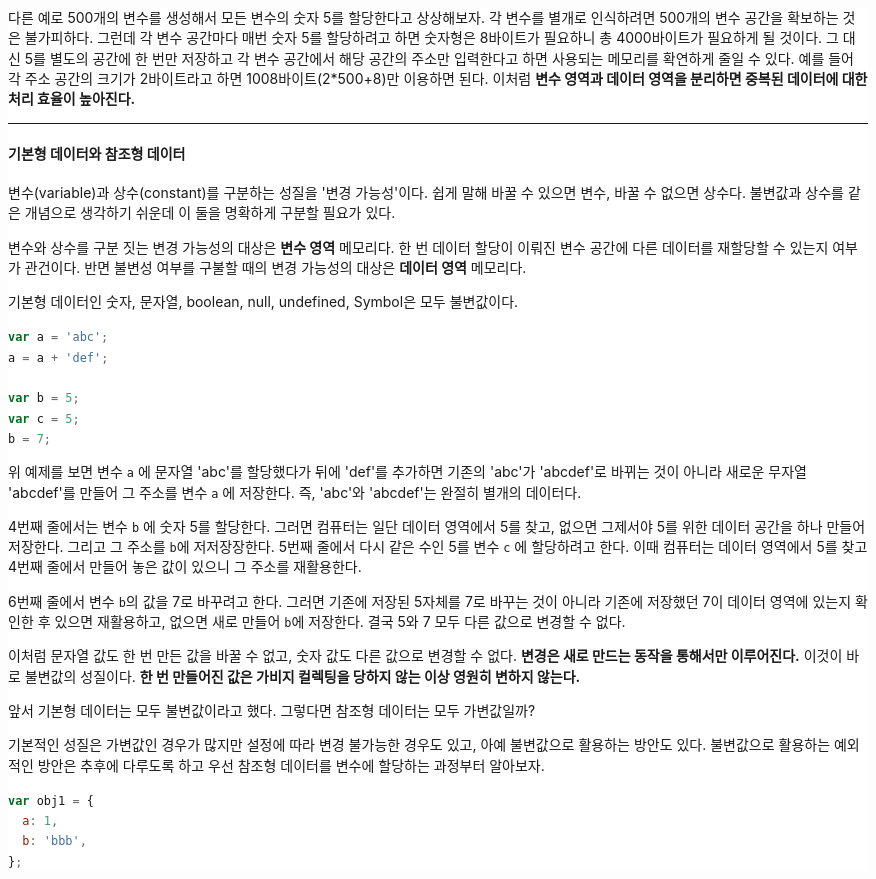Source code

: 다른 예로 500개의 변수를 생성해서 모든 변수의 숫자 5를 할당한다고 상상해보자. 각 변수를 별개로 인식하려면 500개의 변수 공간을 확보하는 것은 불가피하다. 그런데 각 변수 공간마다 매번 숫자 5를 할당하려고 하면 숫자형은 8바이트가 필요하니 총 4000바이트가 필요하게 될 것이다. 그 대신 5를 별도의 공간에 한 번만 저장하고 각 변수 공간에서 해당 공간의 주소만 입력한다고 하면 사용되는 메모리를 확연하게 줄일 수 있다. 예를 들어 각 주소 공간의 크기가 2바이트라고 하면 1008바이트(2*500+8)만 이용하면 된다. 이처럼 **변수 영역과 데이터 영역을 분리하면 중복된 데이터에 대한 처리 효율이 높아진다.**

----

#### 기본형 데이터와 참조형 데이터

변수(variable)과 상수(constant)를 구분하는 성질을 '변경 가능성'이다. 쉽게 말해 바꿀 수 있으면 변수, 바꿀 수 없으면 상수다. 불변값과 상수를 같은 개념으로 생각하기 쉬운데 이 둘을 명확하게 구분할 필요가 있다. 

변수와 상수를 구분 짓는 변경 가능성의 대상은 **변수 영역** 메모리다. 한 번 데이터 할당이 이뤄진 변수 공간에 다른 데이터를 재할당할 수 있는지 여부가 관건이다. 반면 불변성 여부를 구불할 때의 변경 가능성의 대상은 **데이터 영역** 메모리다.

기본형 데이터인 숫자, 문자열, boolean, null, undefined, Symbol은 모두 불변값이다. 

```javascript
var a = 'abc';
a = a + 'def';

var b = 5;
var c = 5;
b = 7;
```

위 예제를 보면 변수 `a` 에 문자열 'abc'를 할당했다가 뒤에 'def'를 추가하면 기존의 'abc'가 'abcdef'로 바뀌는 것이 아니라 새로운 무자열 'abcdef'를 만들어 그 주소를 변수 `a` 에 저장한다. 즉, 'abc'와 'abcdef'는 완절히 별개의 데이터다.

4번째 줄에서는 변수 `b` 에 숫자 5를 할당한다. 그러면 컴퓨터는 일단 데이터 영역에서 5를 찾고, 없으면 그제서야 5를 위한 데이터 공간을 하나 만들어 저장한다. 그리고 그 주소를 `b`에 저저장장한다. 5번째 줄에서 다시 같은 수인 5를 변수 `c` 에 할당하려고 한다. 이때 컴퓨터는 데이터 영역에서 5를 찾고 4번째 줄에서 만들어 놓은 값이 있으니 그 주소를 재활용한다.

6번째 줄에서 변수 `b`의 값을 7로 바꾸려고 한다. 그러면 기존에 저장된 5자체를 7로 바꾸는 것이 아니라 기존에 저장했던 7이 데이터 영역에 있는지 확인한 후 있으면 재활용하고, 없으면 새로 만들어 `b`에 저장한다. 결국 5와 7 모두 다른 값으로 변경할 수 없다.

이처럼 문자열 값도 한 번 만든 값을 바꿀 수 없고, 숫자 값도 다른 값으로 변경할 수 없다. **변경은 새로 만드는 동작을 통해서만 이루어진다.** 이것이 바로 불변값의 성질이다. **한 번 만들어진 값은 가비지 컬렉팅을 당하지 않는 이상 영원히 변하지 않는다.**

앞서 기본형 데이터는 모두 불변값이라고 했다. 그렇다면 참조형 데이터는 모두 가변값일까?

기본적인 성질은 가변값인 경우가 많지만 설정에 따라 변경 불가능한 경우도 있고, 아예 불변값으로 활용하는 방안도 있다. 불변값으로 활용하는 예외적인 방안은 추후에 다루도록 하고 우선 참조형 데이터를 변수에 할당하는 과정부터 알아보자.

```javascript
var obj1 = {
  a: 1,
  b: 'bbb',
};
```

____

> **What you should do**: Return only the lines between the one holding "#### 기본형 데이터와 참조형 데이터" and the one holding "모두 다른 값으로 변경할 수 없다.", inclusive, exactly as they appear above.

> **Result of this exercise**:
#### 기본형 데이터와 참조형 데이터

변수(variable)과 상수(constant)를 구분하는 성질을 '변경 가능성'이다. 쉽게 말해 바꿀 수 있으면 변수, 바꿀 수 없으면 상수다. 불변값과 상수를 같은 개념으로 생각하기 쉬운데 이 둘을 명확하게 구분할 필요가 있다. 

변수와 상수를 구분 짓는 변경 가능성의 대상은 **변수 영역** 메모리다. 한 번 데이터 할당이 이뤄진 변수 공간에 다른 데이터를 재할당할 수 있는지 여부가 관건이다. 반면 불변성 여부를 구불할 때의 변경 가능성의 대상은 **데이터 영역** 메모리다.

기본형 데이터인 숫자, 문자열, boolean, null, undefined, Symbol은 모두 불변값이다. 

```javascript
var a = 'abc';
a = a + 'def';

var b = 5;
var c = 5;
b = 7;
```

위 예제를 보면 변수 `a` 에 문자열 'abc'를 할당했다가 뒤에 'def'를 추가하면 기존의 'abc'가 'abcdef'로 바뀌는 것이 아니라 새로운 무자열 'abcdef'를 만들어 그 주소를 변수 `a` 에 저장한다. 즉, 'abc'와 'abcdef'는 완절히 별개의 데이터다.

4번째 줄에서는 변수 `b` 에 숫자 5를 할당한다. 그러면 컴퓨터는 일단 데이터 영역에서 5를 찾고, 없으면 그제서야 5를 위한 데이터 공간을 하나 만들어 저장한다. 그리고 그 주소를 `b`에 저저장장한다. 5번째 줄에서 다시 같은 수인 5를 변수 `c` 에 할당하려고 한다. 이때 컴퓨터는 데이터 영역에서 5를 찾고 4번째 줄에서 만들어 놓은 값이 있으니 그 주소를 재활용한다.

6번째 줄에서 변수 `b`의 값을 7로 바꾸려고 한다. 그러면 기존에 저장된 5자체를 7로 바꾸는 것이 아니라 기존에 저장했던 7이 데이터 영역에 있는지 확인한 후 있으면 재활용하고, 없으면 새로 만들어 `b`에 저장한다. 결국 5와 7 모두 다른 값으로 변경할 수 없다.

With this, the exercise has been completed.